Saturday, May 10, 2008

Top 10 Ways to Bike Uphill without a Helmet while Breaching the Gender Gap

Tandem Nuts

So a few of us were debating what makes a good sensationalist headline in the bicycling blogosphere, and the title of this post seemed just about perfect. Sure, it's missing a couple of things. I considered adding "...while cycling vehicularly on a low-trail bike dressed inRaphaand listening to an audio book of Grant Petersen's the Shoes Ruse." But in the end I decided less was more and went with the shorter version.




And as posts rarely live up to the promise of the titles that lure us to them, I will remain true to this tradition of disappointment by informing you that I will, unfortunately, not be traveling to California at the end of this month. Ithas nothing to do with my preparedness for the ride and I hope to take part in a different AdventureCORPS event in the future;the organisers have been very understanding. Stuff happens and - well, that's all really. I will practice my top 10 ways to bike uphill closer to home for the time being.




One reason sensationalist titles are on my mind lately, is that I've been getting more emails than usual with requests to host "guest posts" from various marketing entities, or to write such posts for other websites, or to embed commission-generating links into my content. I think these people find me because my titles are somehow "SEO'ed" without my realising it or doing it intentionally - a thought that for some reason depresses me. It also makes me extremely self-conscious about providing links to products, businesses, online stores, etc. in my posts, be they sponsors or not. Does it create the (false) impression that I am getting commission from those links? Or do I indeed derive some indirect benefit from it, such as showing the businesses I link to that I can drive traffic to their sites and thus encouraging them to sponsor me? Once I start thinking this way, the whole bike blogging racket starts to feel like one giant minefield and then I need to snap out of it before I can write anything unselfconsciously again.




A little while back a reporter contacted me for an interview and I declined.
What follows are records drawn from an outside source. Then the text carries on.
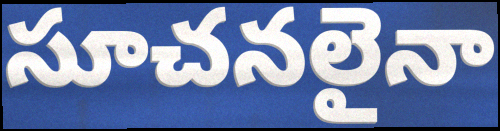
సూచనలైనా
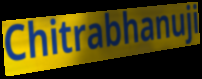
Chitrabhanuji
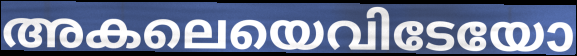
അകലെയെവിടേയോ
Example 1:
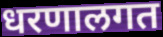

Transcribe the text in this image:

धरणालगत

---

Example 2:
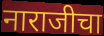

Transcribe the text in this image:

नाराजीचा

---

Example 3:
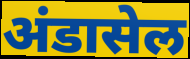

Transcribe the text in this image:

अंडासेल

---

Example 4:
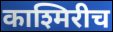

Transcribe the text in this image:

काश्मिरीच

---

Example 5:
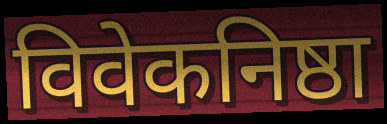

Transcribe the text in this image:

विवेकनिष्ठा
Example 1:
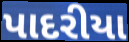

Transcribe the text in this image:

પાદરીયા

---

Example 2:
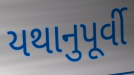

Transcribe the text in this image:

યથાનુપૂર્વી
She responded by demanding that I prove that I am "real" and not a marketing hoax. I was offended and kind of shaken, though in the reporter's defense this was around the time of the "Amina, Gay Girl in Damascus" scandal and the idea of hoax identities was popular. I sent her a polite email with the contact information of a local reporter who had met me in person, and that was the end of it. But it left a bad taste in my mouth, as did meeting some industry people at Interbike later who confessed they'd thought it was my husband and not me who actually wrote the blog while I merely posed for pictures. Ouch?




I am starting to ramble and free-associate, but I guess the common thread for me here is the theme of absurdity. The absurdity of using catchy titles to get people to read bland content, the absurdity of making plans and announcing them, and the absurdity of this blog. I hope my readers not take any of it too seriously. Instead, let's go ride our bikes... regardless of gender, stance on helmet use and approach to elevation.